Radon :Very good. Well, it’s obvious that there’s a lot for us to think about. It’s obvious that there’s things that can be done that can make our digestive system better. Maybe even our lives a lot better. You’ve shared a lot. But if you’re listening to this and you’re like me, you’re probably going, okay, that was a lot of information and I want to make sure I got it all. What’s the best resource for somebody to go find out more about what you do, your book? I think you mentioned an app.  

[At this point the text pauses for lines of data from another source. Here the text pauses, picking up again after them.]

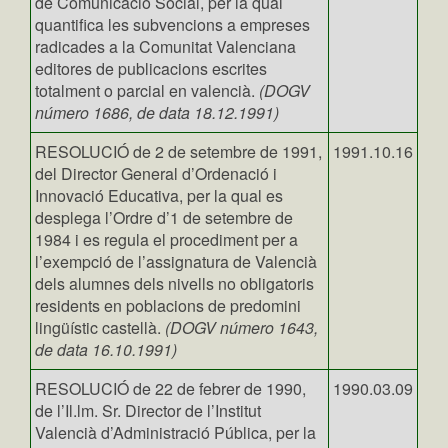
de Comunicació Social, per la qual
quantifica les subvencions a empreses
radicades a la Comunitat Valenciana
editores de publicacions escrites
totalment o parcial en valencià.
(DOGV
número 1686, de data 18.12.1991)
RESOLUCIÓ de 2 de setembre de 1991,
1991.10.16
del Director General d’Ordenació i
Innovació Educativa, per la qual es
desplega l’Ordre d’1 de setembre de
1984 i es regula el procediment per a
l’exempció de l’assignatura de Valencià
dels alumnes dels nivells no obligatoris
residents en poblacions de predomini
lingüístic castellà.
(DOGV número 1643,
de data 16.10.1991)
RESOLUCIÓ de 22 de febrer de 1990,
1990.03.09
de l’Il.lm. Sr. Director de l’Institut
Valencià d’Administració Pública, per la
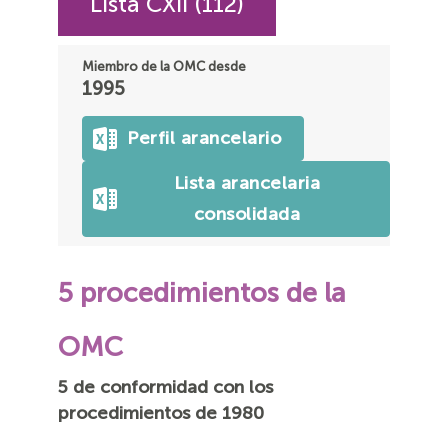
Lista CXII (112)
Miembro de la OMC desde
1995
Perfil arancelario
Lista arancelaria
consolidada
5 procedimientos de la
OMC
5 de conformidad con los
procedimientos de 1980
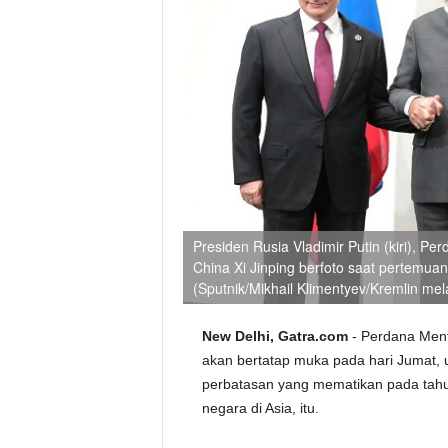
Presiden Rusia Vladimir Putin (kiri), P
China Xi Jinping berfoto saat pertemua
(Sputnik/Mikhail Klimentyev/Kremlin me
New Delhi, Gatra.com
- Perdana Ment
akan bertatap muka pada hari Jumat, 
perbatasan yang mematikan pada tahu
negara di Asia, itu.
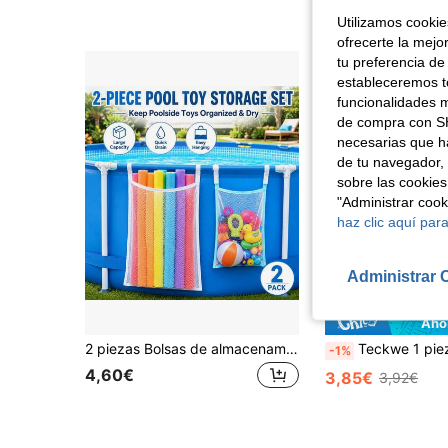
4-7 días hábiles
Utilizamos cookies
ofrecerte la mejo
tu preferencia de
estableceremos to
funcionalidades m
de compra con SH
necesarias que h
de tu navegador, 
sobre las cookies
"Administrar coo
haz clic aquí para
Administrar 
Aho
2 piezas Bolsas de almacenamiento de malla para la piscina (1 bolsa grande con ribete blanco + 1 bolsa pequeña con ribete azul), bolsas de almacenamiento colgantes para la piscina, juego de bolsas de almacenamiento para la piscina, organizador de almacenamiento de juguetes, bolsa colgante de malla, ahorra espacio, fácil de limpiar, bolsa de almacenamiento colgante multifuncional con soporte, bolsa de malla con gancho, almacenamiento de juguetes y flotadores, di adiós al desorden
Teckwe 1 pieza Masajeador eléctrico ocular portátil avanzado y multifuncional, cómodo y amigable con la piel, ligero y duradero, diseño elegante y moderno, adecuado para trabajadores de 
-1%
4,60€
3,85€
3,92€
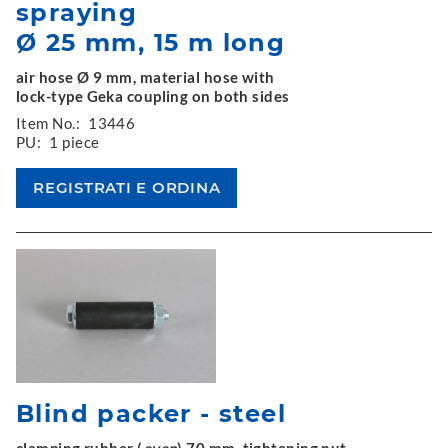
spraying
Ø 25 mm, 15 m long
air hose Ø 9 mm, material hose with
lock-type Geka coupling on both sides
Item No.:
13446
PU:
1 piece
Blind packer - steel
clamping rubber (
even
) 70 mm, tightening nut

 What’s the best place for them to go to get more information about this that maybe they can read and digest a little bit slower?  
Norm Robillard:Yes. As Murs pointed out, it’s Fast Tract, T-R-A-C-T, Digestion, heartburn, and one on IBS. There’s a Fast Tract Diet mobile app. They can find at least links. They can find the books and buy the books and links to the mobile app, which will send you to either iOS or Google at digestivehealthinstitute.org. You can find under the consultation tab how to get in touch with me. I typically spend a little time with people on the phone to just see what their issue is and determine if one of our programs might be appropriate for them.  
 We also have a Fast Tract Diet official Facebook group. I don’t know, there’s somewhere close to 12,000 people that are doing the diet on that site and they’re sharing a lot recipes and information. That’s another good resource. Also, on diethealthinstitute.org, if people are trying the diet or reading the book, there’s a huge Q and A page that we’ve put together over the years. A lot of the questions are answered there that people may have.  
Radon :Very good. Well, we’ll make sure that all of what you just said, especially the digestivehealthinstitute.org, that link is on the website and in our show notes so people can just go click on that. We would just like to say thank you so very much for coming on and chatting with us today. I’m sure this is going to be helpful for a lot of people, and we appreciate at your wisdom.  
Norm Robillard:Thank you, Radon and Murs. I appreciate you having me. Thank you.